BRANO FORNITO -
..........
Le donne sedute a cerchio intorno al caldano sono una fotografia che è rimasta nella mia mente: il calore, la luce accesa nel mezzo della stanza, le voci delle donne che si raccontavano, le mani che si muovevano veloci con l'ago, le sfilature delle stoffe che si riempivano di fili a formare disegni bianchi e colorati su lenzuola e federe e tovaglie. Minerva non era sposata e ha avuto, come tutte, le sue tribolazioni. Mia madre e Dantina la conoscevano bene e spesso, anche se non c'era da ricamare, lei passava a trovarle.
..........
MATERIALE FORNITO -
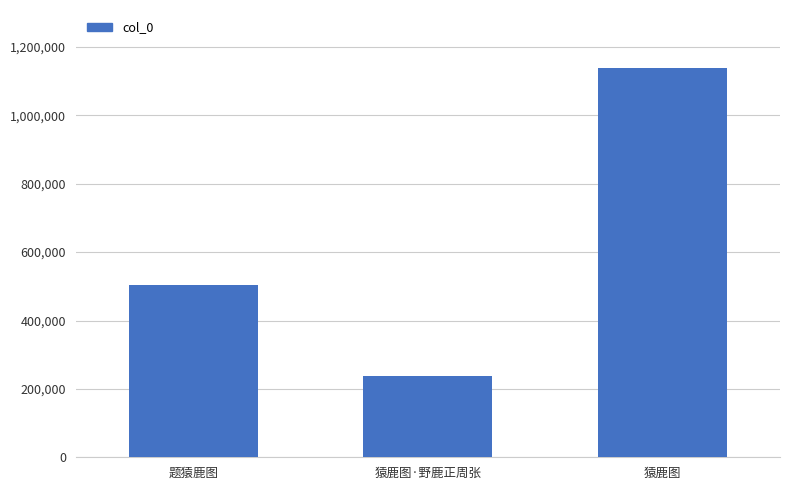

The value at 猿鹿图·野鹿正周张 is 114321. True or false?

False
..........
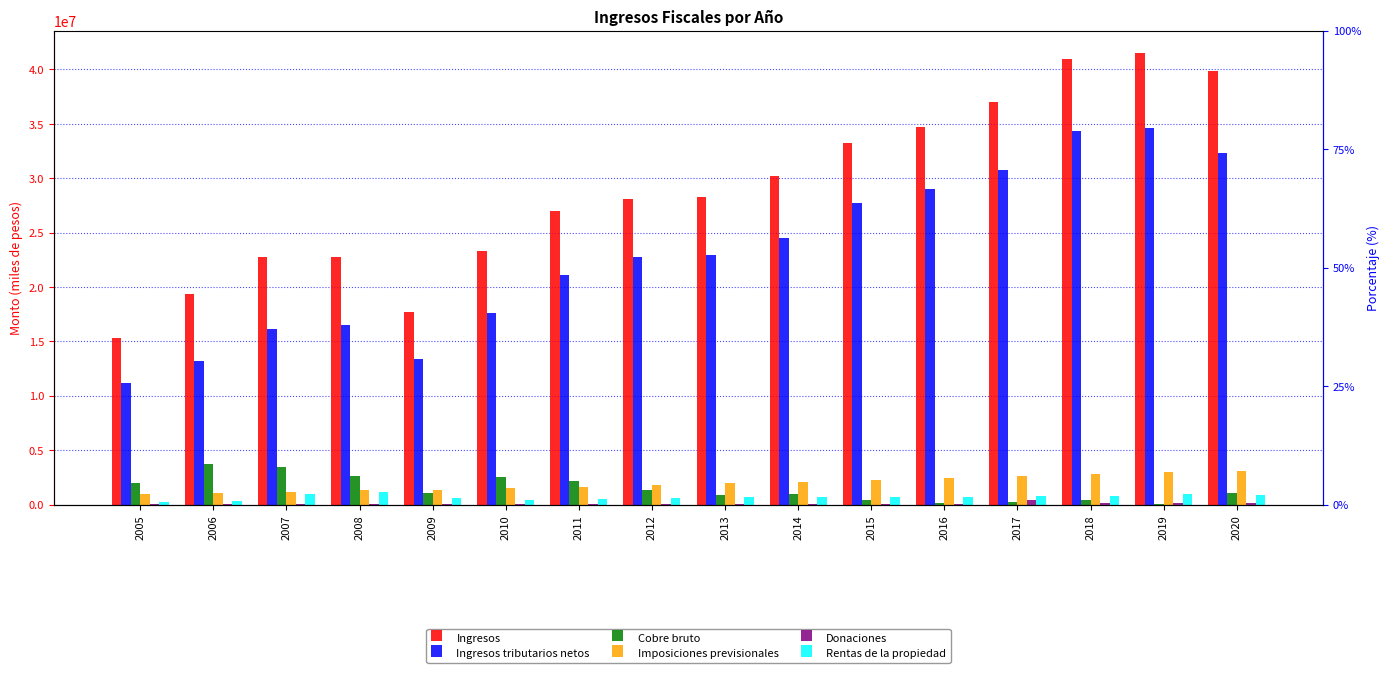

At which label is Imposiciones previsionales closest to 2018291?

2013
..........
OPERAZIONI DA SVOLGERE -
[1] Modifica il brano fornito: parti dalle parole "Le donne sedute" e fermati dopo "passava a trovarle.", scrivendo "braciere" al posto di "caldano".
[2] Secondo il brano fornito, Minerva era sposata?

ELENCO DELLE RISPOSTE -
[1]
Le donne sedute a cerchio intorno al braciere sono una fotografia che è rimasta nella mia mente: il calore, la luce accesa nel mezzo della stanza, le voci delle donne che si raccontavano, le mani che si muovevano veloci con l'ago, le sfilature delle stoffe che si riempivano di fili a formare disegni bianchi e colorati su lenzuola e federe e tovaglie. Minerva non era sposata e ha avuto, come tutte, le sue tribolazioni. Mia madre e Dantina la conoscevano bene e spesso, anche se non c'era da ricamare, lei passava a trovarle.

[2] No, Minerva non era sposata.